Fighting in the data war room
One of the world's largest data collectors, Google itself has attempted to hold on to as much of its data as possible, but hasn't always been successful. It is now required under a Federal Trade Commission settlement to allow competing ad platforms to access data from its ad campaigns for optimization and measurement. "We are seeing consistently antitrust-style challenges against the keepers of good data," said Mr. Goldman.
Media buyer VivaKi and WPP-owned Group M are both knee-deep in constructing technology infrastructure to manage and parse data for cross-platform ad targeting. "It's super-critical for us that we get access to data ... that differentiates us," said Pradeep Ananthapadmanabhan, chief technology officer of ViviaKi, a Publicis-owned digital division. As client brands themselves recognize the value of their own customer data, their agencies are building facilities to refine their client-data crude, raising questions as to who owns the refined data. It's another battleground we can expect these data armies to occupy.

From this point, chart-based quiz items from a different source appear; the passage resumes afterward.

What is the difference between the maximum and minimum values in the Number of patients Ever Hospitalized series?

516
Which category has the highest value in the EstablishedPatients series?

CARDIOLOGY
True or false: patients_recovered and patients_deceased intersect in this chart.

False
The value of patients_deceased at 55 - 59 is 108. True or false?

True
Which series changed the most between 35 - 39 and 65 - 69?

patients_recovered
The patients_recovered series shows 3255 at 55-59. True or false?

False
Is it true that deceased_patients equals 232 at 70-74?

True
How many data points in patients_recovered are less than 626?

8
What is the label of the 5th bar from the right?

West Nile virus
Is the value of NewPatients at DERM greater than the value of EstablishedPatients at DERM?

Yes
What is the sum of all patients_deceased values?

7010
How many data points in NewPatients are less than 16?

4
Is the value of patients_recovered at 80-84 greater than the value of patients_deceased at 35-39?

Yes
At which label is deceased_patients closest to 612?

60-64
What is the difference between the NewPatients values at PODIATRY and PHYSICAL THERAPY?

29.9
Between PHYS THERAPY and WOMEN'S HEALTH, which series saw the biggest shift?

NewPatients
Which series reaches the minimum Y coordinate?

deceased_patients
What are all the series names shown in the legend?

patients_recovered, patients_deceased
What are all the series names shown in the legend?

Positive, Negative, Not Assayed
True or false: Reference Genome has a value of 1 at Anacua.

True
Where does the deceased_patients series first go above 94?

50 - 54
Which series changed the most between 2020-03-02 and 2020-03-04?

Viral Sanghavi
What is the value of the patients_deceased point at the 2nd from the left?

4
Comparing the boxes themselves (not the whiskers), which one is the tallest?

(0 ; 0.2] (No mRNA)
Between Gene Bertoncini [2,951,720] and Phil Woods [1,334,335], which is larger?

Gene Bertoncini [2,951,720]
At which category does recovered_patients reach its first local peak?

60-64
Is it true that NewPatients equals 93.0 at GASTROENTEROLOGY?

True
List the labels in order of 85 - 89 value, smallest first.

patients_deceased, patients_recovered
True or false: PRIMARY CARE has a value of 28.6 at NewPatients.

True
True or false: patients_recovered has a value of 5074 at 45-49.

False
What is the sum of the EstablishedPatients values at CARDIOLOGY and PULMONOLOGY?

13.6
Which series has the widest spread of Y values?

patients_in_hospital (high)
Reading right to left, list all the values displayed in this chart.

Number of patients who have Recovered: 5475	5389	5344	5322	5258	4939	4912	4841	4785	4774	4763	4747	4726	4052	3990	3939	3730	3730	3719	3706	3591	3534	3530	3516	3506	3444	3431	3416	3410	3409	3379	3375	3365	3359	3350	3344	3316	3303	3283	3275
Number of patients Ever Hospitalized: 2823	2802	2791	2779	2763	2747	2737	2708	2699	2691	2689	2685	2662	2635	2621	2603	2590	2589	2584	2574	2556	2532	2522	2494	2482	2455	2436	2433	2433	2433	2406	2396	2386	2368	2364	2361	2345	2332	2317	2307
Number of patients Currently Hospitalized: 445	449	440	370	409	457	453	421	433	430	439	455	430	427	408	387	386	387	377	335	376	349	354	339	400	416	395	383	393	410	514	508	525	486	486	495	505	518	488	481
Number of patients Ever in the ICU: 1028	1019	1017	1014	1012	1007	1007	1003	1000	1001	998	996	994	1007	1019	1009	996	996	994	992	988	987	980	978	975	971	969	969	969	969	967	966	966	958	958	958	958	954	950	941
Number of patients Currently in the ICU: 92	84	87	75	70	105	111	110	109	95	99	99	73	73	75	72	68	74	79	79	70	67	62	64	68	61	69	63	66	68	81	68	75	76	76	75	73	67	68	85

Meanwhile, the consumers -- the laborers in this data-production scenario -- toil with little incentive besides the promise of more relevant advertising and offers. A handful of services has sprouted in the mission to compensate consumers for their data with money or free stuff. Still, it's no wonder a privacy cold war has been waged in recent years between the data-hungry ad industry and consumer advocates hoping to guard personal data privacy and security.
Now it looks like the chilly diplomacy could turn radioactive. The Interactive Advertising Bureau earlier this month sent a letter to its members opposing the recent decision by Firefox browser maker Mozilla to block third-party cookies by default, arguing that the move would harm the ad-supported internet, which is reliant on third-party cookies for consumer-behavioral-data collection, ad targeting and site and advertising measurement and analytics.